Figure 3. Apc Mutation Promotes Differentiation of Wild-Type Cells

Transcriptome analysis also showed upregulation of WNT antagonists, with factors such as Notum being particularly prominent. This indicates that Apc mutations also inhibit the growth of wild-type organoids by secreting WNT antagonists.

The research results suggest that sustained WNT pathway signaling leads to the activation of an effective negative feedback loop, including the upregulation of WNT antagonists, which may regulate WNT levels in the physiological environment.
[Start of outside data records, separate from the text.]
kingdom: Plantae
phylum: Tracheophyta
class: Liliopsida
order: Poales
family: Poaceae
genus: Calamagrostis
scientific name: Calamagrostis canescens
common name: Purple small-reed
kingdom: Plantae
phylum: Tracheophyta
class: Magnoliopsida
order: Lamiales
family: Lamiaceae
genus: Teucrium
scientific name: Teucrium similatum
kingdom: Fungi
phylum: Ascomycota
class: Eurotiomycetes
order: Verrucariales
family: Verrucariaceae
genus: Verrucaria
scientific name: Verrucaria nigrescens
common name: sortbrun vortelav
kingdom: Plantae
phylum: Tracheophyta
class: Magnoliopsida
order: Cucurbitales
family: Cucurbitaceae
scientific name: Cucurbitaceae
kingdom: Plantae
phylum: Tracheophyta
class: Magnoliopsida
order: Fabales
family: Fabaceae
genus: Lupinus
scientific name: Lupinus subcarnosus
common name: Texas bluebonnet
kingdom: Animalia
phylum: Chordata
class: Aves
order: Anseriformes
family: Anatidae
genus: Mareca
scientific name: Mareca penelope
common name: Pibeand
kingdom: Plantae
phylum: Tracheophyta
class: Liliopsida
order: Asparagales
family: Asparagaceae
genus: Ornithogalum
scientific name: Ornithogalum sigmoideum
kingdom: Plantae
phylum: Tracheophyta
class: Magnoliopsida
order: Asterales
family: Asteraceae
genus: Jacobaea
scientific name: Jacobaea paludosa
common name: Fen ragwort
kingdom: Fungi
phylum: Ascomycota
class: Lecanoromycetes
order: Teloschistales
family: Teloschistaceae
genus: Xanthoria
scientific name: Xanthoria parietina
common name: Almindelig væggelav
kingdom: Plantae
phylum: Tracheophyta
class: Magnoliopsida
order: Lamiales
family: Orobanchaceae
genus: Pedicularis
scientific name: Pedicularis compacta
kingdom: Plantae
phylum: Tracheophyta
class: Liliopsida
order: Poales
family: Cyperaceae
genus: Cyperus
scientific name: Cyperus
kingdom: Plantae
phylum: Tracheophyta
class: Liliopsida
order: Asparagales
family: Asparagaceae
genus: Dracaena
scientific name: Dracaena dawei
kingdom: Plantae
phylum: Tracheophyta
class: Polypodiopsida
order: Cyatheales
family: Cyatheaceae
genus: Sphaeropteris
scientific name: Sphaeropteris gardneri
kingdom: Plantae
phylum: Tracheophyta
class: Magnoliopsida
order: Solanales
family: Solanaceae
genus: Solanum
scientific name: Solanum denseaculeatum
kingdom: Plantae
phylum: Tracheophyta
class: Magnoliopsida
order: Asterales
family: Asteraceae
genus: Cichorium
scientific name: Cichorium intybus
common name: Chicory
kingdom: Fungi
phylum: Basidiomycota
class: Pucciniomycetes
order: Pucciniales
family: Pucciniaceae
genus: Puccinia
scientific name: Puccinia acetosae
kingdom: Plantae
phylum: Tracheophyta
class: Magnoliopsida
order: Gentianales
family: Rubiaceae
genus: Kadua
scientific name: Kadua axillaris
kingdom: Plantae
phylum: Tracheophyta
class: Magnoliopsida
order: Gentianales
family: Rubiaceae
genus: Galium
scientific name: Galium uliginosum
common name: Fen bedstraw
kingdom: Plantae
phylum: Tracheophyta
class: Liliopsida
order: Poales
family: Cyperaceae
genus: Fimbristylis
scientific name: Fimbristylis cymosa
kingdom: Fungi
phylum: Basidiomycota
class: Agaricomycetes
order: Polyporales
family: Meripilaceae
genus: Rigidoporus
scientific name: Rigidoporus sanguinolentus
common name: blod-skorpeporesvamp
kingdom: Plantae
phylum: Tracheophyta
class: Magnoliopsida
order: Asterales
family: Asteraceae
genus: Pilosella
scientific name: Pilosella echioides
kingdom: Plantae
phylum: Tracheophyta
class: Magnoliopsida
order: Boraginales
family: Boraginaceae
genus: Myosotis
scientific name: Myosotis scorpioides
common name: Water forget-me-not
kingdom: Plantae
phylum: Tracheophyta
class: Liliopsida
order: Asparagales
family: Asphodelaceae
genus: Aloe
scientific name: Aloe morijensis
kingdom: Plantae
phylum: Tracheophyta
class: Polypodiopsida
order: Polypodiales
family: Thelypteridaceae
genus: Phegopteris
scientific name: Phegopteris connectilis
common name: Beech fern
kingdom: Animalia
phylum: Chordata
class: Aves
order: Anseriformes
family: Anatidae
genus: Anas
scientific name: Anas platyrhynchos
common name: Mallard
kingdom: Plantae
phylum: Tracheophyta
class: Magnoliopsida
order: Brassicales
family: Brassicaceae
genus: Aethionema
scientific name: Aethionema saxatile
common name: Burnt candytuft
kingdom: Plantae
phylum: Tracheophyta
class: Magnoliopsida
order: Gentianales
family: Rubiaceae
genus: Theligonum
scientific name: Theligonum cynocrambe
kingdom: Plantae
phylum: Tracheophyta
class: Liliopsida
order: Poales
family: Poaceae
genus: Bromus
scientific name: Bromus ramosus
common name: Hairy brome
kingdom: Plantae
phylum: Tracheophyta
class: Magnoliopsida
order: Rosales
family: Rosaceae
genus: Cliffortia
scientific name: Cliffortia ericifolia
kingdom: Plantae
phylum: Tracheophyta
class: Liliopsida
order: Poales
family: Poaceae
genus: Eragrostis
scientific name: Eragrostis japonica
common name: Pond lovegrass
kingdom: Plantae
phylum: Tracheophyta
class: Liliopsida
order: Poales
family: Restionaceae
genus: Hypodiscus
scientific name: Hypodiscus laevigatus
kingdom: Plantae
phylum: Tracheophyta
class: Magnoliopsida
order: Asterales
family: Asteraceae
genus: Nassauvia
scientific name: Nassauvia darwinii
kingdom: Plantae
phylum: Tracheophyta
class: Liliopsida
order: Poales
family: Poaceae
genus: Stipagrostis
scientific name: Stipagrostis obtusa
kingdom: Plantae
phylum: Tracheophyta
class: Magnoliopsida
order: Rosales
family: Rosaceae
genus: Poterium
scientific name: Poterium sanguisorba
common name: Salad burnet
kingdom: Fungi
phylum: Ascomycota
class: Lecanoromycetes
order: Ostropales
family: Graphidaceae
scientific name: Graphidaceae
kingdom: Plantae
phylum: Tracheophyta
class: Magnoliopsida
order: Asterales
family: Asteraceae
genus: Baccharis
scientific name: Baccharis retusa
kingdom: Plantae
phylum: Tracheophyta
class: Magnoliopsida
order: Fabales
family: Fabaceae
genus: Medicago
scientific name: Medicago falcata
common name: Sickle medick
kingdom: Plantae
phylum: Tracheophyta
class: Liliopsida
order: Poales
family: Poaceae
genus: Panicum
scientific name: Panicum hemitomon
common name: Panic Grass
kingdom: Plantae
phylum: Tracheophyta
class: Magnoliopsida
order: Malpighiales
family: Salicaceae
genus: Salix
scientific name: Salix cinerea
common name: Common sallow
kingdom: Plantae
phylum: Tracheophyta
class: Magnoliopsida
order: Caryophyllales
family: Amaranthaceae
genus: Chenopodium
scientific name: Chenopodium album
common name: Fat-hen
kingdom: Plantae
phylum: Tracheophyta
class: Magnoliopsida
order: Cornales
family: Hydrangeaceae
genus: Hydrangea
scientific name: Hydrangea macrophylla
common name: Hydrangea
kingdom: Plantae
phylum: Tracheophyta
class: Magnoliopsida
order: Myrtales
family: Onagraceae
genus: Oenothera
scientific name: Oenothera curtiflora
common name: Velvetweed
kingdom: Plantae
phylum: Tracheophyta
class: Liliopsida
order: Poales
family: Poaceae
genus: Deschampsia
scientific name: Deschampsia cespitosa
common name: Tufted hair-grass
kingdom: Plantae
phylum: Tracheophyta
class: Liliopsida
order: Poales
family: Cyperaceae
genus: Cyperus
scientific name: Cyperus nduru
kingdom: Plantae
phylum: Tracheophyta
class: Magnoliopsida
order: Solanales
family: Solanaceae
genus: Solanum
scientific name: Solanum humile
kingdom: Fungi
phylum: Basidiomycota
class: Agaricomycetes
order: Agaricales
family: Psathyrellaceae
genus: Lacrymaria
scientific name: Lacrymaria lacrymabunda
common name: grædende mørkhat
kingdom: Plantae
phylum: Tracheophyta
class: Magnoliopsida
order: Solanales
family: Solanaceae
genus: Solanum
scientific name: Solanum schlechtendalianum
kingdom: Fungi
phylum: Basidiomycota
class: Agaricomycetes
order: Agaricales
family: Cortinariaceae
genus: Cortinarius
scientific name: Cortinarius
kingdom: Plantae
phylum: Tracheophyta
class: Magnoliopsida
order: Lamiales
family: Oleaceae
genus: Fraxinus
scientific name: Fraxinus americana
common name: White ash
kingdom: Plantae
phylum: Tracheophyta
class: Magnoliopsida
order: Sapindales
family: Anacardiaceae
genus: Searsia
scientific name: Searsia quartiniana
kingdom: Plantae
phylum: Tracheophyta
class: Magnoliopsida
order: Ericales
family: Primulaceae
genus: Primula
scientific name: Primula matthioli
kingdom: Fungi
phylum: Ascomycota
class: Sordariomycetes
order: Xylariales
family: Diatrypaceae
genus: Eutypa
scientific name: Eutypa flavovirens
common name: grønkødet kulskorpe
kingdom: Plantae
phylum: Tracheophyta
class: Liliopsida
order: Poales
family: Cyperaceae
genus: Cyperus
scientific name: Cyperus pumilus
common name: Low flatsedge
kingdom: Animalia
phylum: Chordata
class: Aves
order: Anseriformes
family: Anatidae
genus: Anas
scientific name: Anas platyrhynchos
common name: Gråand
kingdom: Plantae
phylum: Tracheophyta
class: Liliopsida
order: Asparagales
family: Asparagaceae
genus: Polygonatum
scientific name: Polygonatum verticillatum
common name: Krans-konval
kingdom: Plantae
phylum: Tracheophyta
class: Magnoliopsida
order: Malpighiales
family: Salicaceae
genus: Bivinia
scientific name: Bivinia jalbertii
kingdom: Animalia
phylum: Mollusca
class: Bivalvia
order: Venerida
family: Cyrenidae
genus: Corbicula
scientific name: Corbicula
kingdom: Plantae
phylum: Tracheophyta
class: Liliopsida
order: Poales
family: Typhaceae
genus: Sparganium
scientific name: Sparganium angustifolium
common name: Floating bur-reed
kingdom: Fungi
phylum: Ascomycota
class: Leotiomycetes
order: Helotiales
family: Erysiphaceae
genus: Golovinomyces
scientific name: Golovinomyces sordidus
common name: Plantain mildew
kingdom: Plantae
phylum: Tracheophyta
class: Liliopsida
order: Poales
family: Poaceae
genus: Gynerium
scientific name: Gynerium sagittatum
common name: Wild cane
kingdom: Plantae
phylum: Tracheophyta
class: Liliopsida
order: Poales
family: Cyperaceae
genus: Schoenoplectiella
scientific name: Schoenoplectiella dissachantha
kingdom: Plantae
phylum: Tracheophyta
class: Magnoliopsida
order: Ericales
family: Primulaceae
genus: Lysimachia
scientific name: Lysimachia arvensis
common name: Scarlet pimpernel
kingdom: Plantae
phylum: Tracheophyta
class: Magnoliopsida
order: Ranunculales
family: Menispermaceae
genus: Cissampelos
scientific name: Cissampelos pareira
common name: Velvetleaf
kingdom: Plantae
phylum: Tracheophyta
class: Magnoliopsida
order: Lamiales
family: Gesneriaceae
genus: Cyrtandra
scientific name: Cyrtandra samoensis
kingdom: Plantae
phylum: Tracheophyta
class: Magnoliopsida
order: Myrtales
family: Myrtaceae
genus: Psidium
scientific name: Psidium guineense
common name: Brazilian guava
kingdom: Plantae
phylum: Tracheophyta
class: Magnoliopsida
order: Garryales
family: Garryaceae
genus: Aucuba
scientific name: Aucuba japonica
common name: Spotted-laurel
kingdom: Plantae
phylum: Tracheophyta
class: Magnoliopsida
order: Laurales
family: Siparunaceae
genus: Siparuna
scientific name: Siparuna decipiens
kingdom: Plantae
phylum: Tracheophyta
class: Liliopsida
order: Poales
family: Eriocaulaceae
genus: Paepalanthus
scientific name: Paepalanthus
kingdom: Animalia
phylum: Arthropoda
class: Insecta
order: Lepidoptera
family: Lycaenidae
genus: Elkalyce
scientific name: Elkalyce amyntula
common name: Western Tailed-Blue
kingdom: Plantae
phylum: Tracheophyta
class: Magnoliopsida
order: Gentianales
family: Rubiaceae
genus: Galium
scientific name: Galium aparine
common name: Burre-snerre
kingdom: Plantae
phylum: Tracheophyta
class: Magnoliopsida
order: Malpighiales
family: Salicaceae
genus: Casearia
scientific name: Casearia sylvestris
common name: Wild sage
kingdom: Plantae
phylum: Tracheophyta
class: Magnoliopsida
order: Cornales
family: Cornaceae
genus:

The addition of WNT activators such as GSK3-β inhibitors and lithium chloride, which stimulate the WNT pathway and inhibit antagonists like Notum, offers new possibilities for the prevention and treatment of intestinal cancer (Figure 4).

Figure 4. Lithium Chloride Neutralizes Apc Inhibitory Capacity, Reducing Tumor Formation

Meanwhile, another article titled "NOTUM from Apc-mutant cells biases clonal competition to initiate cancer," published in the Nature journal by Dustin J. Flanagan, Nalle Pentinmikko, and others, also utilized organoids to study tumorigenesis caused by Apc mutations. Unlike the previous study, this research provided detailed insights into the role of NOTUM in the process.

By utilizing mouse models for gene upregulation studies, transcriptome analysis, and immunofluorescence staining, NOTUM emerged as the most prominent factor in the tumorigenesis induced by Apc mutant cells. However, even though mice are excellent experimental animals, they cannot perfectly recapitulate human physiological processes. To further investigate, the authors chose to culture small intestinal organoids in conditioned media. In Apc-/- conditioned media, consistent with previous studies, the growth of wild-type organoids was inhibited, with a more pronounced decrease in their number over time. Additionally, stem cell markers decreased while differentiation markers increased. The number of wild-type organoids began to recover after the addition of a NOTUM inhibitor (Figure 5).

Figure 5. Apc Mutation Inhibits Wild-Type Organoid Growth through Secretion of Notum

In contrast, wild-type organoids exhibited similar growth dynamics in Apc-/-/Notum-/- conditioned media as they did in regular media, and this growth dynamic was reversed upon the re-addition of Notum.

Subsequently, the authors used β-catenin staining to assess the growth status of Apc mutant individuals in mouse models. The results indicated that Notum drives the expansion and fixation of Apc mutant clones by directly inhibiting WNT signaling and promoting the differentiation of adjacent stem cells while inhibiting their proliferation. Therefore, Notum can serve as a therapeutic target for intestinal tumors caused by Apc mutations, and disease treatment can be achieved through the use of Notum inhibitors (such as NOTUMi) (Figure 6).

Figure 6. Inhibition of Notum Reduces the Impact of Apc Mutant Cells and Tumor Spread

Figure 6. Inhibition of Notum Reduces the Impact of Apc Mutant Cells and Tumor Spread

The results presented in these two studies are exciting. Research on intestinal tumors hit a bottleneck after the discovery of Apc mutant cells and the WNT signaling pathway. However, scientists have now made breakthroughs using organoids as models. By focusing on cell-cell interactions and the microenvironment, they have revealed the impact of Apc mutant cells on the downstream WNT pathway and identified new therapeutic targets for tumors. Compared to biological models such as experimental animals, organoids can perfectly recapitulate human organs and their niches, which will accelerate the translation of experimental results into medical treatments. The future of biomedical science belongs to organoids, and with the continuous development of organoid technology, once incurable diseases will become less daunting!

References：

1.van Neerven, S.M., de Groot, N.E., Nijman, L.E. et al. Apc-mutant cells act as supercompetitors in intestinal tumour initiation. Nature 594, 436–441 (2021). 

2.Flanagan, D.J., Pentinmikko, N., Luopajärvi, K. et al. NOTUM from Apc-mutant cells biases clonal competition to initiate cancer. Nature 594, 430–435 (2021).